Google claimed that pages will load up to 10% faster in Chrome 85 after “Profile Guided Optimization” (PGO) was switched on.

This compiler optimization technology — a Microsoft invention — was first introduced for Windows in Chrome 53 in October 2016, when Google asserted it would make Chrome up to 15% faster. That initial effort used the Microsoft Visual C++ build environment.

In Google’s latest PGO effort, the company’s engineers expanded PGO from just Windows to include macOS by turning to the Clang build environment. Google will roll out — turn on, in plainer terms — PGO over time in Chrome 85.

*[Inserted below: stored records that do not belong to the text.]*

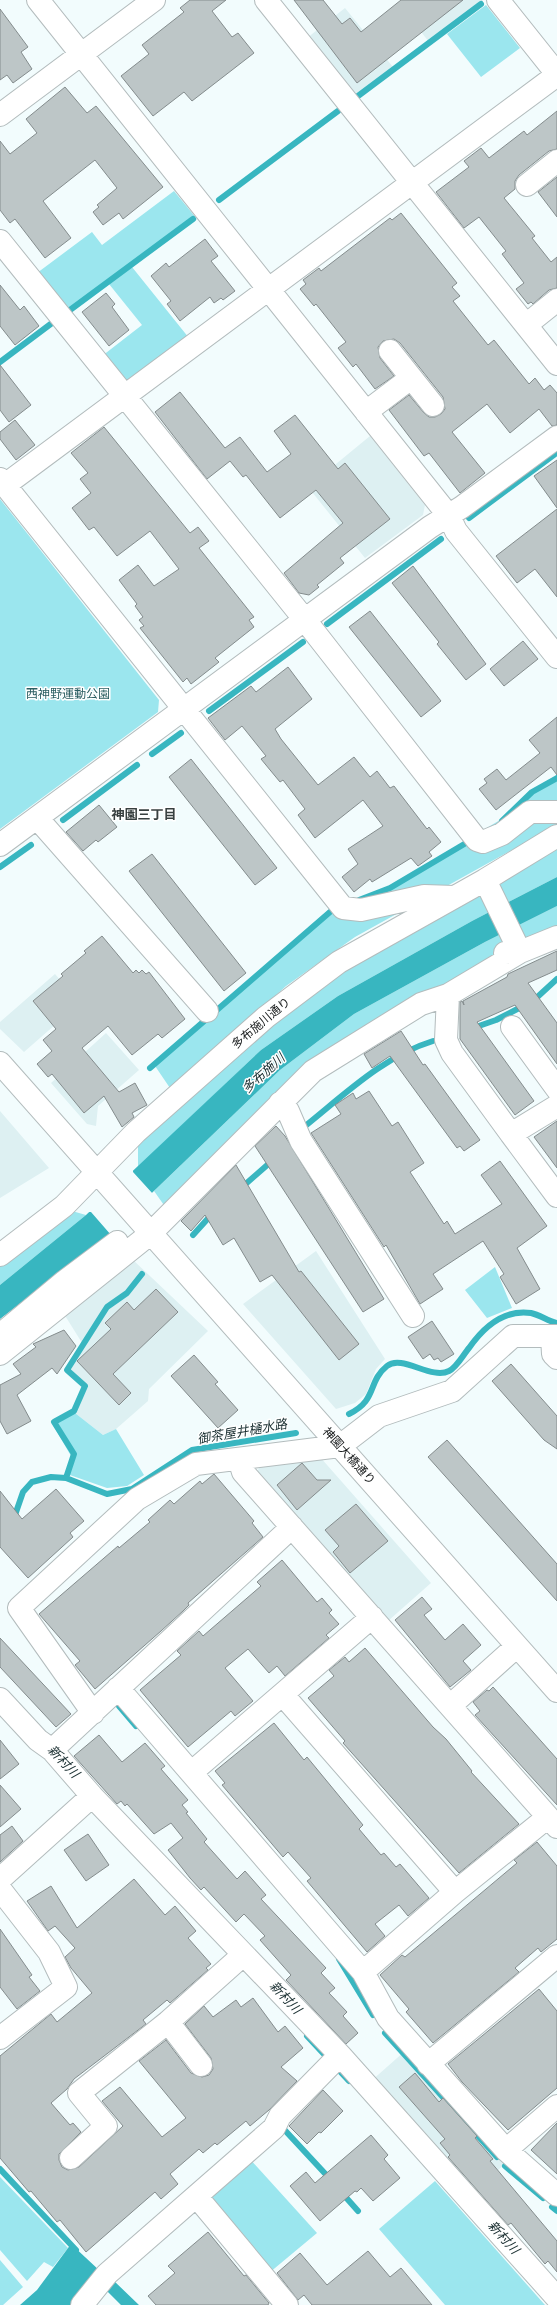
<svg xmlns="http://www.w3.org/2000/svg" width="557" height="2305" viewBox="0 0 557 2305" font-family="Raleway,'Noto Sans JP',sans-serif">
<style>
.built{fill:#ddf0f2}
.green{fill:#9be6ee}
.water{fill:#38b6c0}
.pier{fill:#f2fcfd}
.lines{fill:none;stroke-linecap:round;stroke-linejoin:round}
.stream{stroke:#38b6c0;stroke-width:6}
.building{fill:#bdc6c7;stroke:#848c8d}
.minor-casing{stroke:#b3bcbd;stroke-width:24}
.minor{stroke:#fff;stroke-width:22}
.labels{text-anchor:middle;stroke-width:3;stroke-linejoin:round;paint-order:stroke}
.park-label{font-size:12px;fill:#2b5e62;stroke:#fff}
.street-label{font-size:12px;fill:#171a1b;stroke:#fff}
.neighbourhood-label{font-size:13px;font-weight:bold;fill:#384040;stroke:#fff}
.water-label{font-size:13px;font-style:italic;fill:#192e30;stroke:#fff}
</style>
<rect width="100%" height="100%" fill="#f2fcfd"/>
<!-- built -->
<path class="built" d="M415,0H482L483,1L429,42L403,9Z
M345,8L393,67L354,96L307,38Z
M370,436L425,505L423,515L365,558L308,487Z
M55,974L80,1003L24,1052L0,1029V1022Z
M106,1033L139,1070L98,1106L96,1126L87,1124L51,1083Z
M0,1111L49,1168L0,1198Z
M316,1251L385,1359L376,1369L366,1394L355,1403L336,1409L243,1304Z
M132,1259L208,1331L149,1389L148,1401L116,1429L103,1435L75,1413L88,1387L70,1371L84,1346L64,1314Z
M320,1457L431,1583L388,1621L257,1473L260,1465Z
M405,2051L506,2163L471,2194L370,2082Z"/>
<!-- green -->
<path class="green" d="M486,5L520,48L481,77L447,34Z
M174,191L197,219L132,267L189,338L132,381L119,378L102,356L142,325L109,284L69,314L37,273L92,232L102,245Z
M0,499L159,700L158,712L0,829Z
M557,775V825L355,937L286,986L172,1091L153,1063L332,907L350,903L390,886L500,820L530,791Z
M557,846V877L472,921L338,996L261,1050L138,1167V1144L269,1025L342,969Z
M557,906V928L305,1067L166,1208L154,1191L280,1070L354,1014L485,942Z
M51,1205L86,1215L0,1285V1243Z
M495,1267L512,1308L487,1318L465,1290Z
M75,1413L103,1435L116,1429L144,1475L127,1486L107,1488L67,1474L71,1456L53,1425Z
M248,2157L317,2233L269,2273L207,2199Z
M0,2177L68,2248L53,2267L44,2262L27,2281L0,2250Z
M435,2181L545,2305H445L379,2229Z
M0,2260L23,2287L3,2305H0Z"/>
<!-- water -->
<path class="water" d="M557,877V906L485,942L354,1014L280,1070L106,1237L0,1319V1285L86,1215L261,1050L338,996L472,921Z
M71,2244L100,2271L73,2305H20L37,2290Z
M113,2280L139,2305H121L107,2291Z"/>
<!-- pier -->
<path class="pier" d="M133,1168V1172L153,1194L111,1235L91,1212H86Z"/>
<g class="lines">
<!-- stream -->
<path class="stream" d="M358,96L481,4
M219,200L338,111
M70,310L193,219
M0,362L52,323
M469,518L555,454
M327,624L441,539
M209,711L303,642
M152,754L181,733
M63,820L137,765
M502,821L532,792L557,778
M0,867L31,845
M359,900L390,888L466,843
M533,1001L557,979
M473,1028L496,1020L525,1005
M150,1068L330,912
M304,1127C344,1095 384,1056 433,1041
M241,1188L273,1160
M193,1235L212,1214
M349,1414C378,1400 367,1382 387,1366C402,1354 431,1380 449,1371C457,1367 463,1355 469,1348C483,1328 504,1309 531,1313C540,1315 548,1321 557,1323
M66,1478L74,1454L54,1422L74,1411L85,1386L67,1370L107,1307L127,1293L142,1274
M14,1518L23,1492L32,1482L51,1477L66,1478L107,1494L132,1489L192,1450L296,1433
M119,1706L136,1726
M339,1959L373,2015
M385,2033L497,2157
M307,2036L349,2081
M280,2125L331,2180
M505,2166L543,2198
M0,2169L76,2250
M342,2193L358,2211
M552,2207L557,2211"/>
</g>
<!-- building -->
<path class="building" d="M190,0H226L212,11L232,37L238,33L254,53L192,101L184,92L153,116L121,76L149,54L142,45L184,12L180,8Z
M294,0H323L342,24L350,18L361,32L401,0H463L357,83Z
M0,9L28,47L21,52L32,69L13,83L7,75L0,80Z
M65,87L87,113L96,106L163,187L123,219L119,213L103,225L93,212L99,207L97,205L117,188L95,160L43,201L71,238L45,258L15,219L10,223L0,210V141L10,154L37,133L26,119Z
M557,111V149L549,151L519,175L515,181V189L504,198L535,236L532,238L551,262L557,257V288L549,290L533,304L531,302L528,304L516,289L524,283L502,254L506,251L479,217L464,228L436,192L469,167L464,161L481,148L489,158L524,131L527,135Z
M557,177V217L538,192Z
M401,213L457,283L452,287L460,296L453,301L488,345L494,340L529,384L535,378L544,390L550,385L557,393V425L552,426L539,409L510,433L487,404L452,432L485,473L460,493L429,453L424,456L389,410L409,395L424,413L429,417H435L441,414L445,409L443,397L400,343L394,339L383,341L378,347L380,358L394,376L375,389L356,364L353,367L338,348L346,342L316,304L314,306L300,289L306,284L303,280L319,268L321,271L390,218L392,220Z
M205,239L218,256L211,261L235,291L223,300L221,298L214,303L210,297L180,321L167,304L171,301L151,276L166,263L169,267Z
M0,285L20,310L24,306L39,326L15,345L0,326Z
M106,293L115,304L112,307L129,330L109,346L82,312Z
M0,365L31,405L9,422L0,410Z
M180,392L225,448L240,437L267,472L291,454L274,431L295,415L338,469L345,463L390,519L340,558L344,563L317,585L319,587L309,595L299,593L284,573L343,523L316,490L280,518L246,475L243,477L230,461L207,479L155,412Z
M15,420L35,445L16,460L0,439V432Z
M104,427L190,533L198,527L209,541L199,548L254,617L249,620L254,627L215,658L219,662L191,684L187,678L183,682L140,628L144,626L139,620L143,617L135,606L137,604L119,580L138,565L154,586L179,569L150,531L117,556L94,527L89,530L72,508L91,493L80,479L88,473L71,453Z
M557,460V508L534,476Z
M557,509V597L535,569L517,583L496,556Z
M413,566L486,664L466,680L437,644L439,642L392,583Z
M370,611L441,701L421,717L349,627Z
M523,641L538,659L504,686L490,669Z
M288,667L312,699L275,729L281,739L318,785L354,757L370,777L377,771L390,788L394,786L427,829L429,827L441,842L429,852L432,856L418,866L411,858L372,882L370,879L354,892L342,877L358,864L348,849L383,826L363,800L315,838L298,815L305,809L283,780L280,782L261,759L266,756L242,726L225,740L208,718L251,686L256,692Z
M557,717V775L551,767L496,810L479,789L487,783L484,779L497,769L506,780L540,753L529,740Z
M191,759L277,868L255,885L169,777Z
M99,805L117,827L98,842L96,840L83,851L66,832Z
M152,854L246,973L224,991L129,871Z
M102,936L133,973L136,970L139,973L142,970L146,974L149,972L185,1019L162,1038L158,1034L132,1055L108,1026L82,1048L119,1092L135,1083L147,1105L132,1113L134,1117L122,1127L104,1096L84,1113L52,1074L48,1077L37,1064L52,1051L43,1040L56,1029L33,1001L63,976L61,974L86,953L84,951Z
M557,951V970L528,983L557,1023V1064L515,1005L477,1022L534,1101L515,1115L460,1039V1002L462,1001L464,1005L463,1001L507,977L508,974Z
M401,1031L423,1065L425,1064L480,1140L464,1151L460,1146L457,1148L390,1056L372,1068L364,1054Z
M369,1091L392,1126L398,1122L424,1163L410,1172L444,1224L447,1221L455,1234L502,1204L481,1175L500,1161L547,1226L517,1248L540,1289L516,1304L500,1277L504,1274L483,1241L433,1274L443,1289L420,1304L386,1245L384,1247L311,1133L341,1114L335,1105L353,1093L356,1099Z
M557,1121V1168L534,1137Z
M276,1126L285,1136L384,1299L363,1312L255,1146Z
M236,1165L299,1272L301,1271L359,1344L339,1360L272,1275L260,1282L234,1238L223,1245L205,1215L191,1231L181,1221Z
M156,1289L178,1312L113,1374L131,1393L119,1405L77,1361L111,1329L105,1323L127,1302L134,1310Z
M432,1321L454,1354L441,1362L438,1358L434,1360L430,1354L423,1359L408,1337Z
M64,1330L76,1346L57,1374L52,1368L17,1395L31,1421L7,1434L0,1421V1385L21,1374L13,1364L36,1347L33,1344Z
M194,1355L218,1382L215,1384L238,1410L218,1428L171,1376Z
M511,1364L557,1416V1449L544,1440L492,1381Z
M447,1440L557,1564V1601L428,1457Z
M302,1463L317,1480H331L297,1510L277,1485Z
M214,1474L254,1521L252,1523L263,1537L188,1603L189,1605L183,1611L161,1631L95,1689L75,1665L80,1661L39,1614L118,1546L119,1548L150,1522L148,1520L170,1500L174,1504L200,1481L202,1484Z
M56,1489L84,1521L70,1533L73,1537L28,1578L0,1547V1491L22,1519Z
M356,1504L388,1541L350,1573L333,1552L339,1546L325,1530Z
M282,1560L317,1602L322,1598L332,1610L329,1613L339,1624L326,1635L329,1638L285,1676L277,1666L269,1673L248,1649L225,1668L253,1701L235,1716L231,1711L188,1747L140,1690L181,1655L177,1651L199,1631L203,1636L261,1586L257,1582Z
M422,1597L432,1609L424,1615L445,1640L463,1624L481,1645L463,1661L471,1670L450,1687L395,1620Z
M0,1638L71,1714L56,1727L0,1667Z
M365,1648L433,1727L446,1739L472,1771L471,1772L519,1824L459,1873L343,1743L345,1741L308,1698L334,1676L329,1670L345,1657L349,1662Z
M493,1687L557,1759V1805L475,1715L480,1711L473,1702L487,1690L489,1691Z
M274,1723L304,1760L307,1757L363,1825L359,1829L381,1855L384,1853L396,1867L400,1864L429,1898L408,1916L399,1905L375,1924L385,1936L367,1952L307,1881L311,1878L288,1852L283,1857L222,1785L225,1783L215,1771Z
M99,1735L122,1762L145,1743L165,1766L161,1769L188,1800L182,1805L188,1812L186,1813L207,1839L204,1842L237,1879L245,1871L266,1895L261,1899L326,1968L321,1973L335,1988L329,1993L347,2012L343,2016L358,2033L346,2044L286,1980L291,1975L260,1940L265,1936L244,1914L236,1922L204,1887L201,1890L190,1878L168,1850L183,1838L171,1823L154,1834L127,1804L125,1806L121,1801L117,1804L74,1756Z
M0,1740L19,1764L0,1779Z
M0,1785L21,1809L0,1827Z
M12,1826L23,1841L0,1862V1835Z
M88,1834L109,1865L86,1881L64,1850Z
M537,1842L557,1866V1939L541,1952L538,1948L515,1968L519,1972L433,2043L406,2012L409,2009L380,1975L402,1955L405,1957L517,1863L514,1860Z
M134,1879L165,1915L175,1906L196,1931L188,1938L211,1964L206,1968L208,1970L170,2003L167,2000L143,2020L146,2024L74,2079L67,2089L51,2103L70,2125L73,2123L81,2132L59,2154V2160L62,2167L68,2170L79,2167L123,2126L102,2101L120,2087L162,2137L186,2118L139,2061L166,2040L191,2073L202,2077L209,2075L213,2069L211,2058L185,2024L204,2006L213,2017L236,2000L241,2007L253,1998L278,2032L285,2026L303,2048L281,2067L297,2081L269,2110L250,2126L246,2121L217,2145L215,2143L203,2153L199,2149L170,2174L178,2184L161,2199L155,2192L86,2252L60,2220L57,2222L31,2191L29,2192L0,2158V2056L51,2014L57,2022L92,1993L71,1968L65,1957L75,1948L55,1926L48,1931L27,1901L51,1886L77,1928Z
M0,1929L32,1975L29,1977L40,1991L17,2009L0,1987Z
M539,1989L557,2011V2088L508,2130L462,2082L448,2064Z
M415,2073L439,2102L443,2098L477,2136L475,2138L493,2159L490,2161L557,2241V2272L548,2261L545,2264L511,2223L508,2225L448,2157L450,2155L440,2143L445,2139L399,2087Z
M323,2090L343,2111L321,2133L319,2132L307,2144L289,2126Z
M557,2123V2174L531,2150Z
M371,2135L388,2155L384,2159L400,2178L373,2201L361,2188L357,2192L355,2191L320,2221L290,2186L306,2172L315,2183Z
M208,2232L244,2276L246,2275L269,2303L268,2305H156L148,2296L175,2273L168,2266Z
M368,2251L390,2277L401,2268L432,2305H312L304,2295L298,2300L277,2273L300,2253L327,2285Z"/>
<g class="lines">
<!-- minor casing -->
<g class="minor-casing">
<path id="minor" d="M38,0L449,516L456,531L557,657
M266,0L557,364
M498,0L557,74
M0,115L154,0
M527,185L557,161
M0,241L305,620L477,840L483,842L502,834L530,812H557
M526,325L557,300
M390,351L433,405
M366,412L411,378
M0,479L343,908L361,910L424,896L454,897
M5,485L557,75
M37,818L207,1011
M0,845L430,527L462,507L557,437
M485,880L520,952L505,953
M448,995L446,1040L452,1053L511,1134L557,1106
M512,1027L557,1089
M0,1063L557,1691
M280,1103L288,1111L301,1141L413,1316
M511,1134L557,1196
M0,1255L64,1206L136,1132L266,1017L339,962L485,880L557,836
M0,1335L65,1281L117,1242
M552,1336L553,1354L557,1358
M0,1354L150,1234L313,1071L421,1004L448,995L520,952L557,937
M239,1459L243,1472L557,1827
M118,1688L363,1972L388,2018L506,2150L557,2195
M283,1695L455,1892
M0,1699L38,1740L52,1750L92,1796L340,2055L557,2298
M450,1706L517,1646
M93,1713L19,1608L137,1499L196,1464L340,1446L379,1416L452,1391L513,1336H557
M52,1750L292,1527
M192,1772L372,1617
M0,1879L92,1796
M0,1889L49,1952L66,1987L0,2038
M363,1972L455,1892L548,1817
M168,2022L201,2065
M428,2064L557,1956
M506,2150L557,2106
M71,2158L106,2126L79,2093L168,2022L243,1955
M197,2197L287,2305
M82,2305L107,2274L274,2128L280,2116L340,2055"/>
</g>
<!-- minor -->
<use href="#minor" class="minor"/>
</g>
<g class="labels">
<!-- park labels -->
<g class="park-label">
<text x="68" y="698">西神野運動公園</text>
</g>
<!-- street labels -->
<g class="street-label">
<text transform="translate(261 1023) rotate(-40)" y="4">多布施川通り</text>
<text transform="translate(349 1456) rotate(48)" y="4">神園大橋通り</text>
</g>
<!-- neighbourhood labels -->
<g class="neighbourhood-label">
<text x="144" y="819">神園三丁目</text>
</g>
<!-- water labels -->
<g class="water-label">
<text transform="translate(263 1073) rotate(-42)" y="5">多布施川</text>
<text transform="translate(242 1431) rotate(-10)" y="5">御茶屋井樋水路</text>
<text transform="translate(64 1761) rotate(47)" y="5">新村川</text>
<text transform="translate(286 1997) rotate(47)" y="5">新村川</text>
<text transform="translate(504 2237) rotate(48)" y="5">新村川</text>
</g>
</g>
</svg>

Chrome 85 also suspended page painting in browser windows covered by other windows, a way to save on CPU processing and thus save on power consumption. Only some users will see this in the latest Chrome, however. Google promised a “full rollout” for Chrome 86, the next upgrade.

(This functionality has been pledged for what seems like ages. At one point, the page painting suspension had been on the to-do list of March’s Chrome 81, only to get punted, first to Chrome 83 (May) and then to 84 (July) with roll-out to be finalized in Chrome 85.)

Other stuff, and enterprise too

According to Google, it will enable a new PDF-related feature in Chrome 85 “over the next few weeks.” Users will be able to fill out PDF-based forms — account applications, for instance — from within the browser, then save the results. If the same PDF document is later opened, the already-entered information is retained, and the user can pick up where they left off.

Chrome 85 also continues the multi-version implementation of a blockade imposed on downloads from insecure sources. The first download category — executable files in .exe format, for example — was barred here with more to follow from Chrome 86 through Chrome 88.

On the enterprise side, the Legacy Browser Support (LBS) add-on is to be scrubbed from the Chrome Web Store during Chrome 85’s run. “LBS is now built into Chrome, and the old extension is no longer needed,” Google said.

(LBS was designed so IT admins could deploy Google’s browser but still call up Microsoft’s Internet Explorer (IE) when necessary to, say, render intranet sites or older, written-for-IE apps. LBS wasn’t an emulator but simply a URL director, sending any links on an administrator-made list to IE for that browser to open.)

As of Monday, LBS remained on the Chrome Web Store. Google has labeled it as “Deprecated” in the extension market, however.

Google will release Chrome’s next upgrade, version 86, on Oct. 6.